Against the Spanish Armada

Summary Against the Spanish Armada

Philip had other reasons for invading England besides his outrage at Drake's exploits, his fellow Catholic's execution, and the multiple injuries to his pride: by an obscure genealogical path, Philip had some minor claim to the English crown himself. Although he should have known better, he harbored the fantasy that the English Catholics were waiting for him to arrive and liberate them. If he had been a better judge of human nature, he would have realized that the English people would never accept their Spanish foe as a ruler. Philip tried to diminish the English people's anger regarding the invasion by claiming that the attack was not aimed against the people, but at the illegitimate Queen. This was a well-calculated move to get the Catholics on his side, but unfortunately for Philip his army never landed.

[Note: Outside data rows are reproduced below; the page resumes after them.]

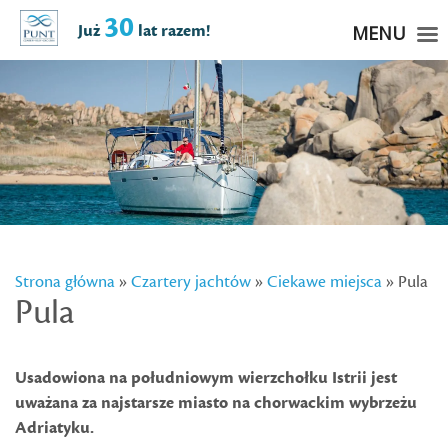
30
Już
lat razem!
MENU
Strona główna
»
Czartery jachtów
»
Ciekawe miejsca
» Pula
Pula
Usadowiona na południowym wierzchołku Istrii jest
uważana za najstarsze miasto na chorwackim wybrzeżu
Adriatyku.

Philip blamed the weather (the so-called "Protestant Wind") for his loss, and excused himself with the statement, "I sent the Armada against men, not God's winds and waves." But the weather alone did not bring the English their victory: the English vessels outmaneuvered and outfought the Armada. They won several decisive battles with a naval technique called "broadsiding" that they had newly begun to perfect: this technique involved facing the enemy with the port (left-hand) or starboard (right-hand) side of a ship, rather than facing them head-on; this brought a higher number of guns into action at any one time. Furthermore, popular legend has it that the English ships were smaller than the Spanish, and because of this the ships were more maneuverable. Whether or not they were actually smaller is still debated; however, they were more maneuverable: the English ships were designed lower to the water than the tall galleons, which were meant to be intimidating but which ultimately presented large targets towering out of the waves.

Even as England faced invasion from Catholic Spain's Armada, the large number of Catholics in England remained loyal to Elizabeth. After leading England through 30 years of prosperity, she enjoyed popularity even among her religious opponents.